4. What is the size of your program?

Three fellows per year, nine fellows total at full complement. This is by design. At three fellows per cohort, every fellow is the primary fellow on every rotation — no clinical experience is divided or shared. Every attending knows every fellow by name.

5. What is the size of the hospital and patient demographics?

Mary Washington Hospital is a 437-bed acute care regional medical center serving the Northern Virginia and Rappahannock corridor — a geographically and demographically diverse population including urban, suburban, and rural patients. The Medical ICU census averages 10 patients per fellow. The breadth of pathology — from complex respiratory failure and sepsis to advanced malignancy and rare pulmonary diagnoses — reflects the full scope of what a PCCM physician manages in independent practice.

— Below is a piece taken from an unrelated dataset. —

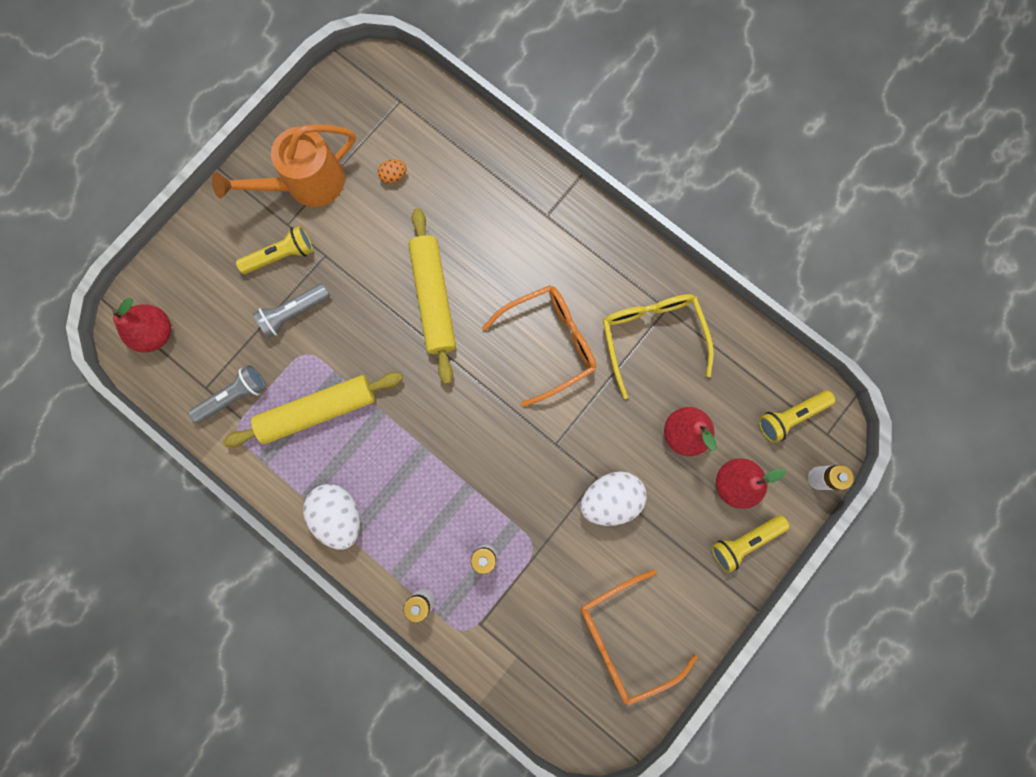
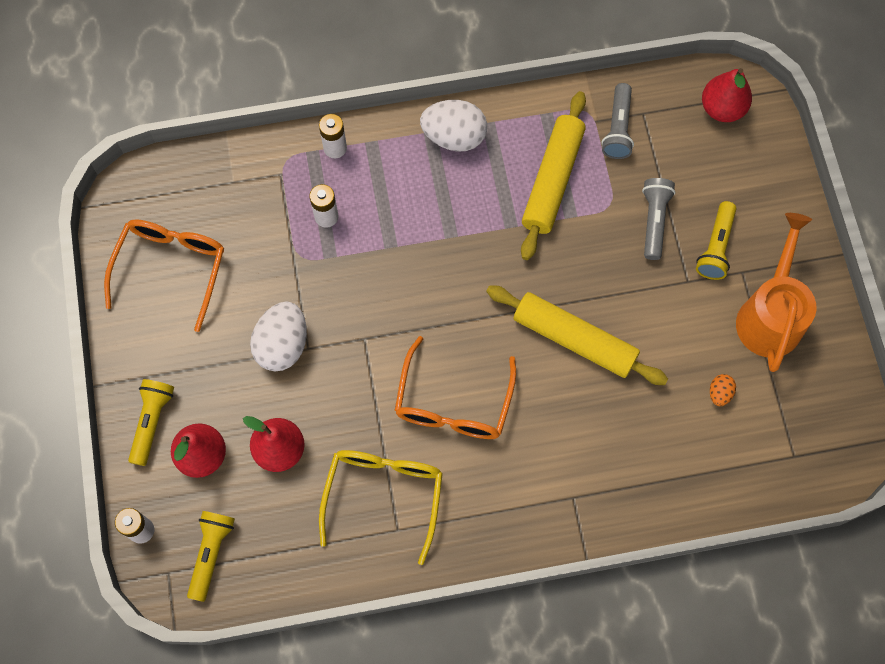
camera: 130 degrees right, 10 degrees down
(652, 337) = (384, 495): yellow glasses -> yellow glasses turned 105 degrees counterclockwise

6. Do you accept visa sponsorship?

The program sponsors J-1 visas through the ECFMG. H-1B visa sponsorship is not available through the GME program. International medical graduates are welcomed and evaluated on the same criteria as all applicants.

7. What procedural training can I expect?

Procedural volume is a program strength. Fellows train in a closed MICU with a 10-patient average daily census — procedures occur by clinical necessity, not by scheduling. Program targets over three years include 160+ endotracheal intubations, 100+ flexible bronchoscopies, 50+ EBUS-TBNA procedures, 20+ navigational bronchoscopy cases (Ion/Monarch platforms), 10+ medical thoracoscopies (Year 3), and 200+ POCUS studies. All procedures are logged in MedHub with faculty attestation and reviewed at semi-annual CCC meetings.

8. What are the graduation requirements?

  • One peer-reviewed manuscript submitted or one national conference abstract accepted
  • One QI project completed and presented at the institutional Quality Committee
  • One grand rounds lecture delivered
  • Inquiring Minds Conference presentation (required Years 1 and 2)
  • Journal Club leadership (required Years 1 and 2)
  • M&M Conference formal presentation (required Years 2 and 3)

9. Where is the program located and what is it like to live in Fredericksburg?

Fredericksburg, Virginia sits between Washington D.C. and Richmond — one hour from each. It offers a lower cost of living than the DC metropolitan area, a vibrant historic downtown, excellent dining and outdoor recreation, and immediate access to the Shenandoah Valley and Chesapeake Bay. For fellows considering where to build a life alongside a career, Fredericksburg offers what the DC suburbs do not: affordability, community, and quality of life.